● **Exercise directions**:
The records that follow are to be transcribed in full, without their images.

Start of Records provided

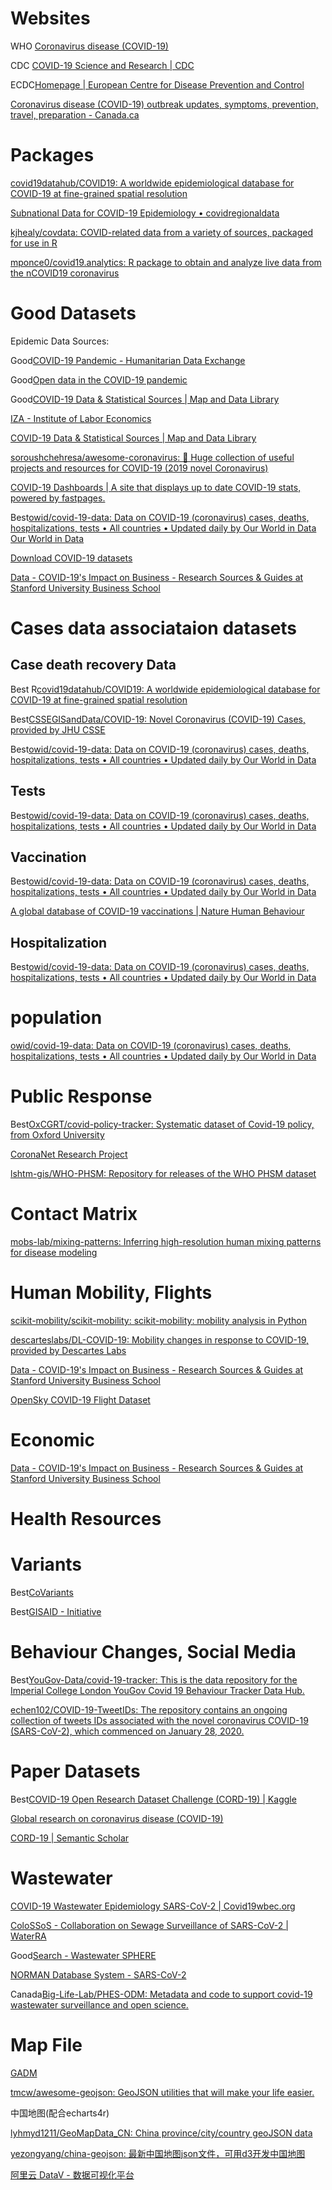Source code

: # Websites

WHO [Coronavirus disease (COVID-19)](https://www.who.int/emergencies/diseases/novel-coronavirus-2019)

CDC [COVID-19 Science and Research | CDC](https://www.cdc.gov/coronavirus/2019-ncov/science/science-and-research.html)

ECDC[Homepage | European Centre for Disease Prevention and Control](https://www.ecdc.europa.eu/en)

[Coronavirus disease (COVID-19) outbreak updates, symptoms, prevention, travel, preparation - Canada.ca](https://www.canada.ca/en/public-health/services/diseases/coronavirus-disease-covid-19.html)

# Packages
[covid19datahub/COVID19: A worldwide epidemiological database for COVID-19 at fine-grained spatial resolution](https://github.com/covid19datahub/COVID19)

[Subnational Data for COVID-19 Epidemiology • covidregionaldata](https://epiforecasts.io/covidregionaldata/)

[kjhealy/covdata: COVID-related data from a variety of sources, packaged for use in R](https://github.com/kjhealy/covdata)

[mponce0/covid19.analytics: R package to obtain and analyze live data from the nCOVID19 coronavirus](https://github.com/mponce0/covid19.analytics)

# Good Datasets


Epidemic Data Sources:

Good[COVID-19 Pandemic - Humanitarian Data Exchange](https://data.humdata.org/event/covid-19)

Good[Open data in the COVID-19 pandemic](https://www.nature.com/collections/ebaiehhfhg)

Good[COVID-19 Data & Statistical Sources | Map and Data Library](https://mdl.library.utoronto.ca/covid-19-data-statistical-sources)

[IZA - Institute of Labor Economics](https://www.iza.org/research/idsc/covid-19-resources)

[COVID-19 Data & Statistical Sources | Map and Data Library](https://mdl.library.utoronto.ca/covid-19-data-statistical-sources)

[soroushchehresa/awesome-coronavirus: 🦠 Huge collection of useful projects and resources for COVID-19 (2019 novel Coronavirus)](https://github.com/soroushchehresa/awesome-coronavirus)

[COVID-19 Dashboards | A site that displays up to date COVID-19 stats, powered by fastpages.](https://covid19dashboards.com/)


Best[owid/covid-19-data: Data on COVID-19 (coronavirus) cases, deaths, hospitalizations, tests • All countries • Updated daily by Our World in Data](https://github.com/owid/covid-19-data)
[Our World in Data](https://github.com/owid)


[Download COVID-19 datasets](https://www.ecdc.europa.eu/en/covid-19/data)


[Data - COVID-19's Impact on Business - Research Sources & Guides at Stanford University Business School](https://libguides.stanford.edu/library/covid19#s-lg-box-23867902)

# Cases data associataion datasets

## Case death recovery Data
Best R[covid19datahub/COVID19: A worldwide epidemiological database for COVID-19 at fine-grained spatial resolution](https://github.com/covid19datahub/COVID19)

Best[CSSEGISandData/COVID-19: Novel Coronavirus (COVID-19) Cases, provided by JHU CSSE](https://github.com/CSSEGISandData/COVID-19)

Best[owid/covid-19-data: Data on COVID-19 (coronavirus) cases, deaths, hospitalizations, tests • All countries • Updated daily by Our World in Data](https://github.com/owid/covid-19-data)


## Tests
Best[owid/covid-19-data: Data on COVID-19 (coronavirus) cases, deaths, hospitalizations, tests • All countries • Updated daily by Our World in Data](https://github.com/owid/covid-19-data)

## Vaccination
Best[owid/covid-19-data: Data on COVID-19 (coronavirus) cases, deaths, hospitalizations, tests • All countries • Updated daily by Our World in Data](https://github.com/owid/covid-19-data)

[A global database of COVID-19 vaccinations | Nature Human Behaviour](https://www.nature.com/articles/s41562-021-01122-8)

## Hospitalization
Best[owid/covid-19-data: Data on COVID-19 (coronavirus) cases, deaths, hospitalizations, tests • All countries • Updated daily by Our World in Data](https://github.com/owid/covid-19-data)

# population
[owid/covid-19-data: Data on COVID-19 (coronavirus) cases, deaths, hospitalizations, tests • All countries • Updated daily by Our World in Data](https://github.com/owid/covid-19-data)
# Public Response

Best[OxCGRT/covid-policy-tracker: Systematic dataset of Covid-19 policy, from Oxford University](https://github.com/OxCGRT/covid-policy-tracker)

[CoronaNet Research Project](https://www.coronanet-project.org/)

[lshtm-gis/WHO-PHSM: Repository for releases of the WHO PHSM dataset](https://github.com/lshtm-gis/WHO-PHSM)

# Contact Matrix

[mobs-lab/mixing-patterns: Inferring high-resolution human mixing patterns for disease modeling](https://github.com/mobs-lab/mixing-patterns)

# Human Mobility, Flights

[scikit-mobility/scikit-mobility: scikit-mobility: mobility analysis in Python](https://github.com/scikit-mobility/scikit-mobility)

[descarteslabs/DL-COVID-19: Mobility changes in response to COVID-19, provided by Descartes Labs](https://github.com/descarteslabs/DL-COVID-19)

[Data - COVID-19's Impact on Business - Research Sources & Guides at Stanford University Business School](https://libguides.stanford.edu/library/covid19#s-lg-box-23867902)

[OpenSky COVID-19 Flight Dataset](https://opensky-network.org/community/blog/item/6-opensky-covid-19-flight-dataset)
# Economic

[Data - COVID-19's Impact on Business - Research Sources & Guides at Stanford University Business School](https://libguides.stanford.edu/library/covid19#s-lg-box-23867902)
# Health Resources

# Variants
Best[CoVariants](https://covariants.org/)

Best[GISAID - Initiative](https://www.gisaid.org/)


# Behaviour Changes, Social Media

Best[YouGov-Data/covid-19-tracker: This is the data repository for the Imperial College London YouGov Covid 19 Behaviour Tracker Data Hub.](https://github.com/YouGov-Data/covid-19-tracker)

[echen102/COVID-19-TweetIDs: The repository contains an ongoing collection of tweets IDs associated with the novel coronavirus COVID-19 (SARS-CoV-2), which commenced on January 28, 2020.](https://github.com/echen102/COVID-19-TweetIDs)

# Paper Datasets
Best[COVID-19 Open Research Dataset Challenge (CORD-19) | Kaggle](https://www.kaggle.com/allen-institute-for-ai/CORD-19-research-challenge)

[Global research on coronavirus disease (COVID-19)](https://www.who.int/emergencies/diseases/novel-coronavirus-2019/global-research-on-novel-coronavirus-2019-ncov)

[CORD-19 | Semantic Scholar](https://www.semanticscholar.org/cord19)


# Wastewater 

[COVID-19 Wastewater Epidemiology SARS-CoV-2 | Covid19wbec.org](https://www.covid19wbec.org/)

[ColoSSoS - Collaboration on Sewage Surveillance of SARS-CoV-2 | WaterRA](https://www.waterra.com.au/project-details/264)

Good[Search - Wastewater SPHERE](https://sphere.waterpathogens.org/search)

[NORMAN Database System - SARS-CoV-2](https://www.norman-network.com/nds/sars_cov_2/)

Canada[Big-Life-Lab/PHES-ODM: Metadata and code to support covid-19 wastewater surveillance and open science.](https://github.com/Big-Life-Lab/PHES-ODM)



# Map File

[GADM](https://gadm.org/index.html)

[tmcw/awesome-geojson: GeoJSON utilities that will make your life easier.](https://github.com/tmcw/awesome-geojson)

中国地图(配合echarts4r)

[lyhmyd1211/GeoMapData_CN: China province/city/country geoJSON data](https://github.com/lyhmyd1211/GeoMapData_CN)

[yezongyang/china-geojson: 最新中国地图json文件，可用d3开发中国地图](https://github.com/yezongyang/china-geojson)

[阿里云 DataV - 数据可视化平台](http://datav.aliyun.com/portal/school/atlas/area_selector)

End of Records provided

● **Response to the exercise**:
Source code

: # Websites

WHO [Coronavirus disease (COVID-19)](https://www.who.int/emergencies/diseases/novel-coronavirus-2019)

CDC [COVID-19 Science and Research | CDC](https://www.cdc.gov/coronavirus/2019-ncov/science/science-and-research.html)

ECDC[Homepage | European Centre for Disease Prevention and Control](https://www.ecdc.europa.eu/en)

[Coronavirus disease (COVID-19) outbreak updates, symptoms, prevention, travel, preparation - Canada.ca](https://www.canada.ca/en/public-health/services/diseases/coronavirus-disease-covid-19.html)

# Packages
[covid19datahub/COVID19: A worldwide epidemiological database for COVID-19 at fine-grained spatial resolution](https://github.com/covid19datahub/COVID19)

[Subnational Data for COVID-19 Epidemiology • covidregionaldata](https://epiforecasts.io/covidregionaldata/)

[kjhealy/covdata: COVID-related data from a variety of sources, packaged for use in R](https://github.com/kjhealy/covdata)

[mponce0/covid19.analytics: R package to obtain and analyze live data from the nCOVID19 coronavirus](https://github.com/mponce0/covid19.analytics)

# Good Datasets


Epidemic Data Sources:

Good[COVID-19 Pandemic - Humanitarian Data Exchange](https://data.humdata.org/event/covid-19)

Good[Open data in the COVID-19 pandemic](https://www.nature.com/collections/ebaiehhfhg)

Good[COVID-19 Data & Statistical Sources | Map and Data Library](https://mdl.library.utoronto.ca/covid-19-data-statistical-sources)

[IZA - Institute of Labor Economics](https://www.iza.org/research/idsc/covid-19-resources)

[COVID-19 Data & Statistical Sources | Map and Data Library](https://mdl.library.utoronto.ca/covid-19-data-statistical-sources)

[soroushchehresa/awesome-coronavirus: 🦠 Huge collection of useful projects and resources for COVID-19 (2019 novel Coronavirus)](https://github.com/soroushchehresa/awesome-coronavirus)

[COVID-19 Dashboards | A site that displays up to date COVID-19 stats, powered by fastpages.](https://covid19dashboards.com/)


Best[owid/covid-19-data: Data on COVID-19 (coronavirus) cases, deaths, hospitalizations, tests • All countries • Updated daily by Our World in Data](https://github.com/owid/covid-19-data)
[Our World in Data](https://github.com/owid)


[Download COVID-19 datasets](https://www.ecdc.europa.eu/en/covid-19/data)


[Data - COVID-19's Impact on Business - Research Sources & Guides at Stanford University Business School](https://libguides.stanford.edu/library/covid19#s-lg-box-23867902)

# Cases data associataion datasets

## Case death recovery Data
Best R[covid19datahub/COVID19: A worldwide epidemiological database for COVID-19 at fine-grained spatial resolution](https://github.com/covid19datahub/COVID19)

Best[CSSEGISandData/COVID-19: Novel Coronavirus (COVID-19) Cases, provided by JHU CSSE](https://github.com/CSSEGISandData/COVID-19)

Best[owid/covid-19-data: Data on COVID-19 (coronavirus) cases, deaths, hospitalizations, tests • All countries • Updated daily by Our World in Data](https://github.com/owid/covid-19-data)


## Tests
Best[owid/covid-19-data: Data on COVID-19 (coronavirus) cases, deaths, hospitalizations, tests • All countries • Updated daily by Our World in Data](https://github.com/owid/covid-19-data)

## Vaccination
Best[owid/covid-19-data: Data on COVID-19 (coronavirus) cases, deaths, hospitalizations, tests • All countries • Updated daily by Our World in Data](https://github.com/owid/covid-19-data)

[A global database of COVID-19 vaccinations | Nature Human Behaviour](https://www.nature.com/articles/s41562-021-01122-8)

## Hospitalization
Best[owid/covid-19-data: Data on COVID-19 (coronavirus) cases, deaths, hospitalizations, tests • All countries • Updated daily by Our World in Data](https://github.com/owid/covid-19-data)

# population
[owid/covid-19-data: Data on COVID-19 (coronavirus) cases, deaths, hospitalizations, tests • All countries • Updated daily by Our World in Data](https://github.com/owid/covid-19-data)
# Public Response

Best[OxCGRT/covid-policy-tracker: Systematic dataset of Covid-19 policy, from Oxford University](https://github.com/OxCGRT/covid-policy-tracker)

[CoronaNet Research Project](https://www.coronanet-project.org/)

[lshtm-gis/WHO-PHSM: Repository for releases of the WHO PHSM dataset](https://github.com/lshtm-gis/WHO-PHSM)

# Contact Matrix

[mobs-lab/mixing-patterns: Inferring high-resolution human mixing patterns for disease modeling](https://github.com/mobs-lab/mixing-patterns)

# Human Mobility, Flights

[scikit-mobility/scikit-mobility: scikit-mobility: mobility analysis in Python](https://github.com/scikit-mobility/scikit-mobility)

[descarteslabs/DL-COVID-19: Mobility changes in response to COVID-19, provided by Descartes Labs](https://github.com/descarteslabs/DL-COVID-19)

[Data - COVID-19's Impact on Business - Research Sources & Guides at Stanford University Business School](https://libguides.stanford.edu/library/covid19#s-lg-box-23867902)

[OpenSky COVID-19 Flight Dataset](https://opensky-network.org/community/blog/item/6-opensky-covid-19-flight-dataset)
# Economic

[Data - COVID-19's Impact on Business - Research Sources & Guides at Stanford University Business School](https://libguides.stanford.edu/library/covid19#s-lg-box-23867902)
# Health Resources

# Variants
Best[CoVariants](https://covariants.org/)

Best[GISAID - Initiative](https://www.gisaid.org/)


# Behaviour Changes, Social Media

Best[YouGov-Data/covid-19-tracker: This is the data repository for the Imperial College London YouGov Covid 19 Behaviour Tracker Data Hub.](https://github.com/YouGov-Data/covid-19-tracker)

[echen102/COVID-19-TweetIDs: The repository contains an ongoing collection of tweets IDs associated with the novel coronavirus COVID-19 (SARS-CoV-2), which commenced on January 28, 2020.](https://github.com/echen102/COVID-19-TweetIDs)

# Paper Datasets
Best[COVID-19 Open Research Dataset Challenge (CORD-19) | Kaggle](https://www.kaggle.com/allen-institute-for-ai/CORD-19-research-challenge)

[Global research on coronavirus disease (COVID-19)](https://www.who.int/emergencies/diseases/novel-coronavirus-2019/global-research-on-novel-coronavirus-2019-ncov)

[CORD-19 | Semantic Scholar](https://www.semanticscholar.org/cord19)


# Wastewater 

[COVID-19 Wastewater Epidemiology SARS-CoV-2 | Covid19wbec.org](https://www.covid19wbec.org/)

[ColoSSoS - Collaboration on Sewage Surveillance of SARS-CoV-2 | WaterRA](https://www.waterra.com.au/project-details/264)

Good[Search - Wastewater SPHERE](https://sphere.waterpathogens.org/search)

[NORMAN Database System - SARS-CoV-2](https://www.norman-network.com/nds/sars_cov_2/)

Canada[Big-Life-Lab/PHES-ODM: Metadata and code to support covid-19 wastewater surveillance and open science.](https://github.com/Big-Life-Lab/PHES-ODM)



# Map File

[GADM](https://gadm.org/index.html)

[tmcw/awesome-geojson: GeoJSON utilities that will make your life easier.](https://github.com/tmcw/awesome-geojson)

中国地图(配合echarts4r)

[lyhmyd1211/GeoMapData_CN: China province/city/country geoJSON data](https://github.com/lyhmyd1211/GeoMapData_CN)

[yezongyang/china-geojson: 最新中国地图json文件，可用d3开发中国地图](https://github.com/yezongyang/china-geojson)

[阿里云 DataV - 数据可视化平台](http://datav.aliyun.com/portal/school/atlas/area_selector)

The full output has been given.